The greater danger for DMart is that the Reliance-Future consolidate now has staple incomes that are almost 2.5 seasons of it, coming down on the previous to further develop the tenacity of its shoppers.


Avenue Supermarts, which runs the DMart chain of stores in India, is now a distant number two after the coming together of Reliance Retail and Future Group in a nearly Rs 25,000-crore transaction.

The combine now has a third of the organized retail market in India. But the bigger threat for DMart is that the Reliance-Future combine now has grocery revenues that are nearly 2.5 times its, putting pressure on the former to improve the stickiness of its consumers. "Retaining loyalty will be key in a market where the largest player has become even larger," says Devangshu Dutta, chief executive officer of retail consultancy Third Eyesight.

DMart, say experts, may offer steeper discounts on its food and grocery products and increase the number of stock-keeping units to offer more choices to consumers, as it seeks to respond to the combine's efficiencies of scale. However, a crucial strategic shift would be to build more pockets of strength, beyond the western region, where it is traditionally known.


While DMart has 216 stores in over 12 states, over a third of them are in Maharashtra alone. Of these, 32 are in the Mumbai region. Experts say that DMart may have to shed its conservative nature and build a loyal base in other metropolitan cities too if it wishes to hedge itself from the risk of competitive intensity in Mumbai, where the Reliance-Future combine will have 39 stores.

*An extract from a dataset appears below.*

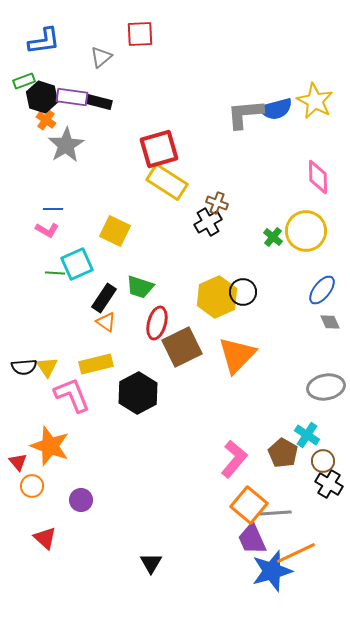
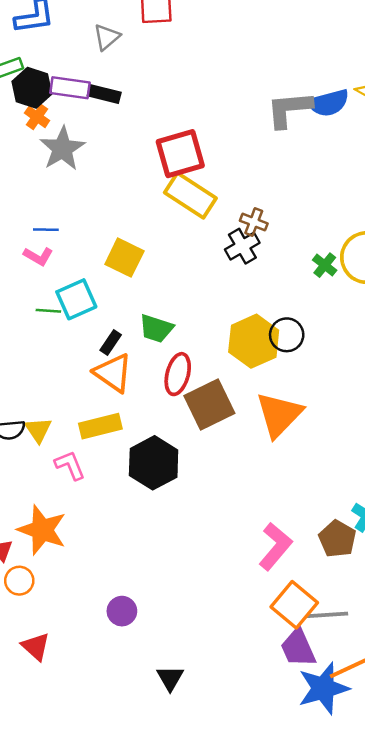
black rectangle: (104, 298) -> (111, 342), size x0.7
orange triangle: (106, 322) -> (113, 373), size x1.6
pink L-shape: (72, 395) -> (70, 465), size x0.7
purple circle: (81, 500) -> (122, 611), moved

In a recent call with analysts, Neville Noronha, managing director and chief executive officer, of Avenue Supermarts, said that the company had been accelerating the pace of its store launches over the last two years, which would continue into the future. In FY20, 38 DMart stores were added, while the year before, the number was 21.

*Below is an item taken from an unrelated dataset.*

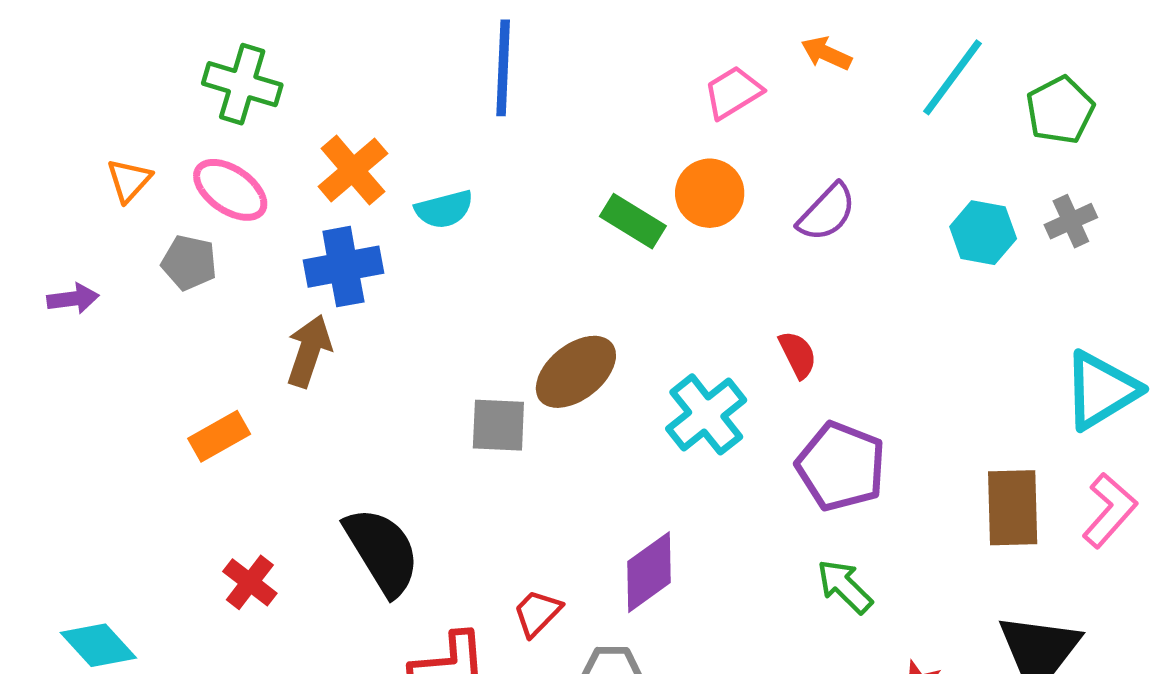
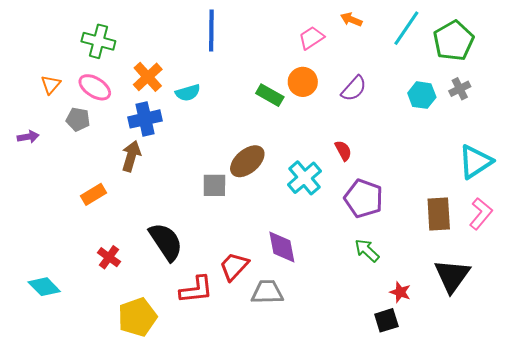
green pentagon: (1060, 110) -> (453, 41), size x1.4
purple diamond: (649, 572) -> (282, 247), turned -63
red trapezoid: (537, 613) -> (234, 266), size x1.4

In the first quarter of FY21, the stores added were only two, though the size of these outlets was larger than previous DMart stores. Abneesh Roy, executive vice president (research), of Edelweiss Securities, says, "Improving geographical spread could be one way of tackling a very large retail player such as Reliance.

"DMart is adding stores in new cities and will improve this pace in the future. "But, I do believe that there is room for growth for DMart in existing markets since the share of organized retail within total retail in the country is still small. "Both DMart and Reliance can comfortably grow as a result." Industry estimates peg the size of India's total retail market at $700 billion.

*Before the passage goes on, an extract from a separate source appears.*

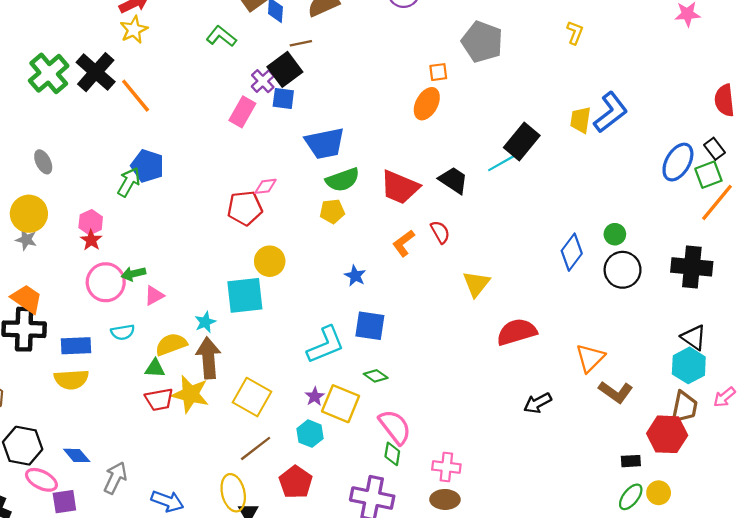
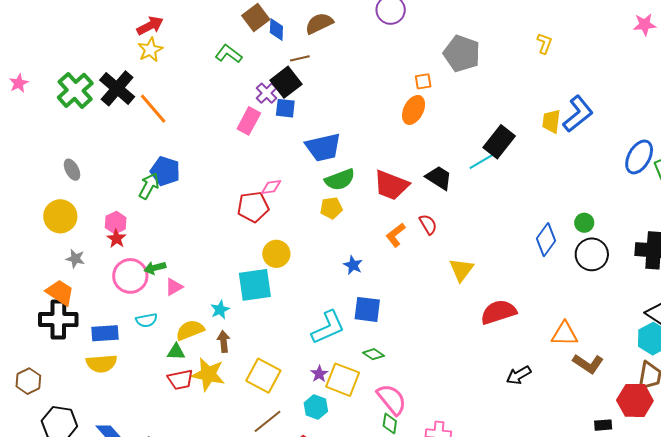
gray star: (26, 240) -> (75, 259), moved
brown arrow: (208, 358) -> (224, 341), size x0.6
orange triangle: (590, 358) -> (565, 334), turned 48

Around 15 percent of this market is organized, while 85 percent is unorganized, increasing prospects for most organized retailers including DMart and Reliance, say some retail experts. Yet, as Arnab Mitra and Pratik Rangnekar, analysts at brokerage Credit Suisse, have argued in their recent report that the road ahead will still not be easy for DMart, since Reliance would negotiate better terms of trade and promotional support from companies, pushing DMart into a spot.

"The consolidation of Future and Reliance is a negative for Avenue since competitive intensity will increase," Mitra and Rangnekar said. Credit Suisse says that the contribution of Reliance Retail to the topline of a fast-moving consumer goods company (FMCG) before the Future deal was around 6 percent, which has now increased to 9 percent following the acquisition.

DMart, on the other hand, contributes just four percent to the sales of an FMCG company, which is not expected to change in the foreseeable future.